Denver 2017 - Cityscapes and Architecture, Inkmonstr / The Singing Fat Washer

As stated in Monday's post, I managed to distinguish myself at IBP for the fact that I was so interested in everything happening on the floor.  Why does this go there?  What do they do with this part?  Who uses that?  And, because our duties were very repetitive, I enjoyed telling people that I did not work in an assembly line, but rather a disassembly line.

This overt fascination with the goings-on was blended with the fact that the summer of 1978 was pivotal in other ways for me.  I was truly on my own for the first time.  I was making good money for my college education.  I was cultivating deep friendships in what until then had been a far-away city in which I knew no one.  Most of all, I had embarked on a real Bible study for the first time in my life.

All of those things, and more, led to joy.  And what happens to a person when he experiences joy?  He sings!  Yes, one day I found myself singing.  I sang as I washed the fat.  I sang as I carried the buckets of tendon.  I sang in the freezer while spreading pancreas tissue.  And, because the place was a noisy, bustling cacophony, I could do so at the top of my lungs and barely make a dent in the clamor.

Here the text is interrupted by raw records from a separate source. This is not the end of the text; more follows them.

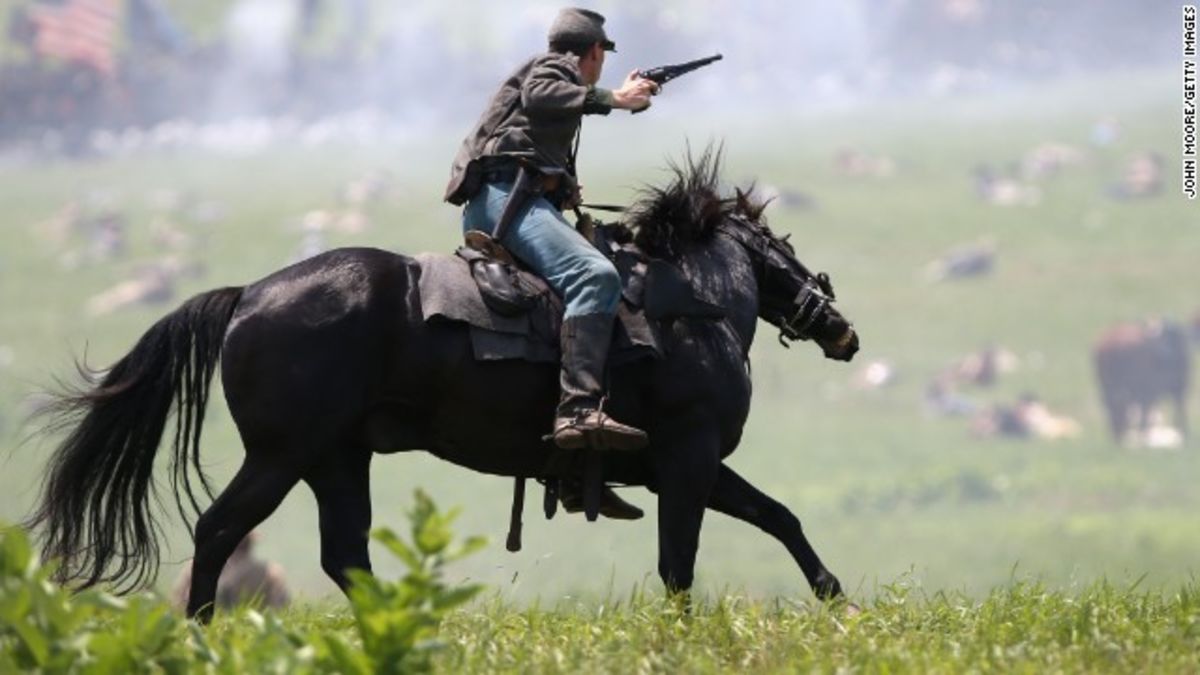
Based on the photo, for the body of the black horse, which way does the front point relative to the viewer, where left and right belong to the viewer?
facing to the right of the viewer

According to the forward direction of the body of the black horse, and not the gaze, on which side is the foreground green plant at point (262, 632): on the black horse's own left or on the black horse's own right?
on the black horse's own right

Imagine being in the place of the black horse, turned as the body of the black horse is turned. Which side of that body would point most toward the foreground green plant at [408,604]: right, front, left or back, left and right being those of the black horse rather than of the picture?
right

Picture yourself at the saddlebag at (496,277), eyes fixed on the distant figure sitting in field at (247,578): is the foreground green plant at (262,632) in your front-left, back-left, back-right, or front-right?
back-left

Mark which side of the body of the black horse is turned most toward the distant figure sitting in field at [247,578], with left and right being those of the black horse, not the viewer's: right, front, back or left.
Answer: left
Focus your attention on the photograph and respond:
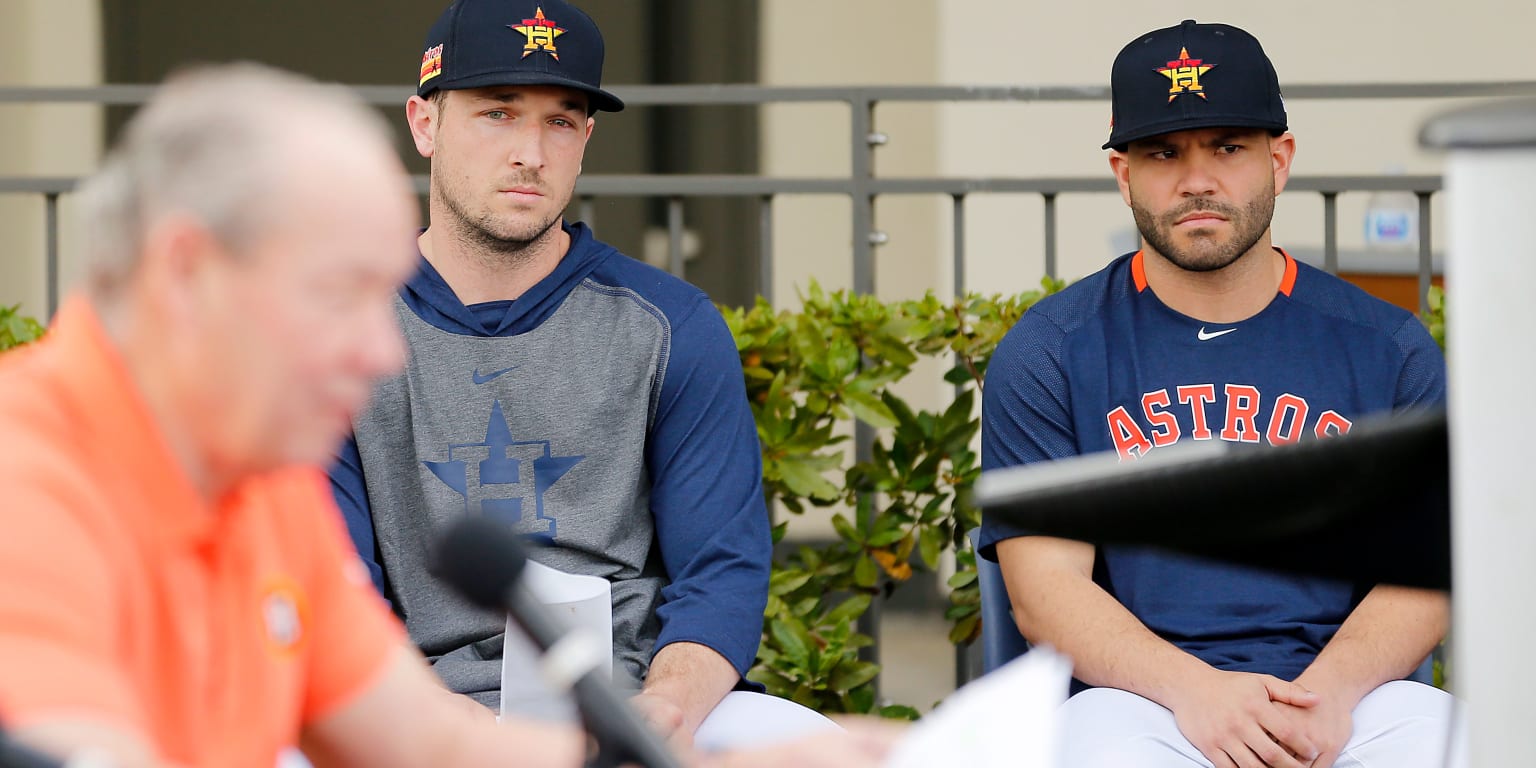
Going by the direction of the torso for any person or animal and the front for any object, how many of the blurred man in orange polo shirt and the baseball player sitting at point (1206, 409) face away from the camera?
0

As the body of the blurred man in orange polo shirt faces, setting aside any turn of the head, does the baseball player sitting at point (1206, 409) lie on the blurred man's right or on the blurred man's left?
on the blurred man's left

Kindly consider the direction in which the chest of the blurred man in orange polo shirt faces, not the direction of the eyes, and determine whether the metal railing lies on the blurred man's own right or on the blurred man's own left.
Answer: on the blurred man's own left

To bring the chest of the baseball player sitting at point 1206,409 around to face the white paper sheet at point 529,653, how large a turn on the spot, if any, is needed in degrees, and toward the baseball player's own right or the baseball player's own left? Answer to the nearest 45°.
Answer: approximately 45° to the baseball player's own right

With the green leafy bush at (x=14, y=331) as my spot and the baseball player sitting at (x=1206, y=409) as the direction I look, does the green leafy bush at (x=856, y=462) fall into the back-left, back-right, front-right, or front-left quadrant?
front-left

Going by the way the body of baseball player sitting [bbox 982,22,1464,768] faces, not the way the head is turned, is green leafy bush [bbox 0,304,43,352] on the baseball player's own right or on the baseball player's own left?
on the baseball player's own right

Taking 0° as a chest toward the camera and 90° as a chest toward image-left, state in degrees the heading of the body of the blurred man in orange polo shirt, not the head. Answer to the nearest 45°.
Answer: approximately 315°

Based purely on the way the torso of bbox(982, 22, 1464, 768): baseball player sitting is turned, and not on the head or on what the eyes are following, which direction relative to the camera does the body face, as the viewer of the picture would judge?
toward the camera
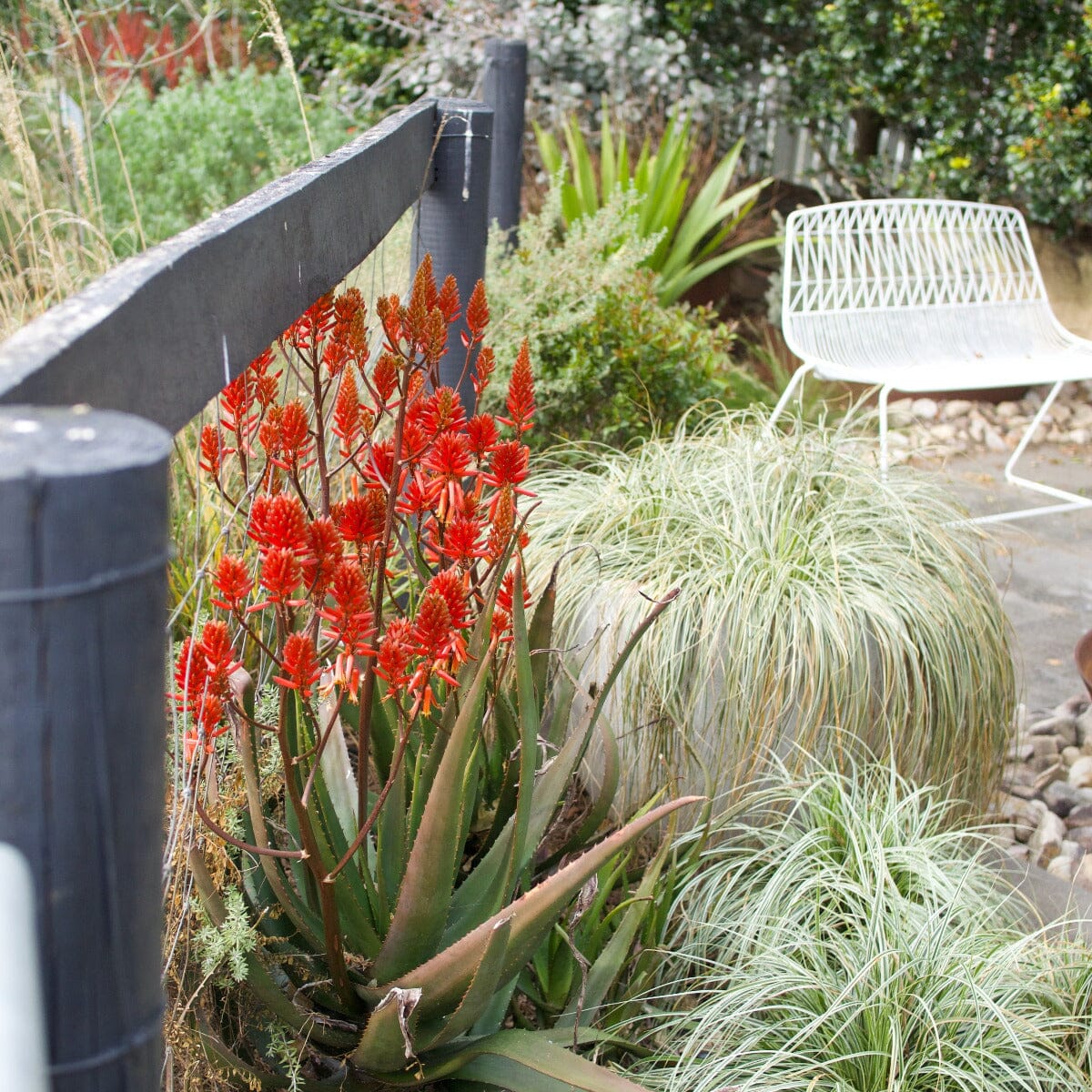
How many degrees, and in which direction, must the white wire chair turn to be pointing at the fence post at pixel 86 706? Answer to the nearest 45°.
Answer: approximately 45° to its right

This did not go unnoticed by my co-workers.  Some thought I was crazy (possibly true).  It made others smile, this oddball singing at the top of his lungs and apparently enjoying himself on the kill floor of a slaughterhouse.  Yet others saw weakness, and exposed to me the raw edge of hatred.  I learned a few things about human nature in the process.  Regardless of all that, I kept singing.

And so it went in the summer of 1978, that in the unlikeliest of places I found my voice in more ways than one.